Thirunavukarasu Arun James, Hassan Refaat, Mahmood Shathar, Sanghera Rohan, Barzangi Kara, El Mukashfi Mohanned, Shah Sachin
University of Cambridge School of Clinical Medicine, Cambridge, United Kingdom.
Attenborough Surgery, Bushey Medical Centre, Bushey, United Kingdom.
JMIR Med Educ. 2023 Apr 21;9:e46599. doi: 10.2196/46599.
Large language models exhibiting human-level performance in specialized tasks are emerging; examples include Generative Pretrained Transformer 3.5, which underlies the processing of ChatGPT. Rigorous trials are required to understand the capabilities of emerging technology, so that innovation can be directed to benefit patients and practitioners.
Here, we evaluated the strengths and weaknesses of ChatGPT in primary care using the Membership of the Royal College of General Practitioners Applied Knowledge Test (AKT) as a medium.
AKT questions were sourced from a web-based question bank and 2 AKT practice papers. In total, 674 unique AKT questions were inputted to ChatGPT, with the model's answers recorded and compared to correct answers provided by the Royal College of General Practitioners. Each question was inputted twice in separate ChatGPT sessions, with answers on repeated trials compared to gauge consistency. Subject difficulty was gauged by referring to examiners' reports from 2018 to 2022. Novel explanations from ChatGPT-defined as information provided that was not inputted within the question or multiple answer choices-were recorded. Performance was analyzed with respect to subject, difficulty, question source, and novel model outputs to explore ChatGPT's strengths and weaknesses.
Average overall performance of ChatGPT was 60.17%, which is below the mean passing mark in the last 2 years (70.42%). Accuracy differed between sources (P=.04 and .06). ChatGPT's performance varied with subject category (P=.02 and .02), but variation did not correlate with difficulty (Spearman ρ=-0.241 and -0.238; P=.19 and .20). The proclivity of ChatGPT to provide novel explanations did not affect accuracy (P>.99 and .23).
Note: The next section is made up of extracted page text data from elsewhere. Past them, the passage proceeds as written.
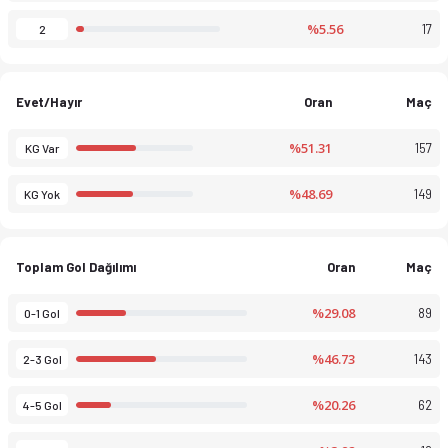
%5.56
17
2
Evet/Hayır
Oran
Maç
%51.31
157
KG Var
%48.69
149
KG Yok
Toplam Gol Dağılımı
Oran
Maç
%29.08
89
0-1 Gol
%46.73
143
2-3 Gol
%20.26
62
4-5 Gol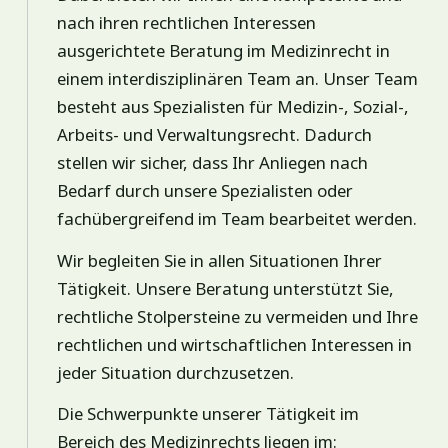
nach ihren rechtlichen Interessen
ausgerichtete Beratung im Medizinrecht in
einem interdisziplinären Team an. Unser Team
besteht aus Spezialisten für Medizin-, Sozial-,
Arbeits- und Verwaltungsrecht. Dadurch
stellen wir sicher, dass Ihr Anliegen nach
Bedarf durch unsere Spezialisten oder
fachübergreifend im Team bearbeitet werden.
Wir begleiten Sie in allen Situationen Ihrer
Tätigkeit. Unsere Beratung unterstützt Sie,
rechtliche Stolpersteine zu vermeiden und Ihre
rechtlichen und wirtschaftlichen Interessen in
jeder Situation durchzusetzen.
Die Schwerpunkte unserer Tätigkeit im
Bereich des Medizinrechts liegen im:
Large language models are approaching human expert-level performance, although further development is required to match the performance of qualified primary care physicians in the AKT. Validated high-performance models may serve as assistants or autonomous clinical tools to ameliorate the general practice workforce crisis.
在专门任务中展现出人类水平表现的大型语言模型正在涌现;例如生成式预训练变换器3.5,它是ChatGPT处理的基础。需要进行严格试验以了解新兴技术的能力,从而引导创新造福患者和从业者。
在此,我们以皇家全科医师学院应用知识测试(AKT)为媒介,评估ChatGPT在初级保健中的优势和劣势。
AKT问题来自基于网络的题库和两份AKT练习题。总共向ChatGPT输入了674个独特的AKT问题,记录模型的答案并与皇家全科医师学院提供的正确答案进行比较。每个问题在单独的ChatGPT会话中输入两次,比较重复试验的答案以评估一致性。通过参考2018年至2022年考官报告来衡量题目难度。记录ChatGPT给出的新颖解释,即问题或多个答案选项中未输入的信息。从题目、难度、问题来源和新颖的模型输出方面分析表现,以探索ChatGPT的优势和劣势。
ChatGPT的平均总体表现为60.17%,低于过去两年的平均及格分数(70.42%)。不同来源的准确率存在差异(P = 0.04和0.06)。ChatGPT的表现因题目类别而异(P = 0.02和0.02),但这种差异与难度无关(斯皮尔曼ρ = -0.241和 -0.238;P = 0.19和0.20)。ChatGPT提供新颖解释的倾向不影响准确率(P > 0.99和0.23)。
大型语言模型正在接近人类专家水平的表现,不过仍需要进一步发展以在AKT中达到合格初级保健医生的表现。经过验证的高性能模型可作为助手或自主临床工具,以缓解全科医疗劳动力危机。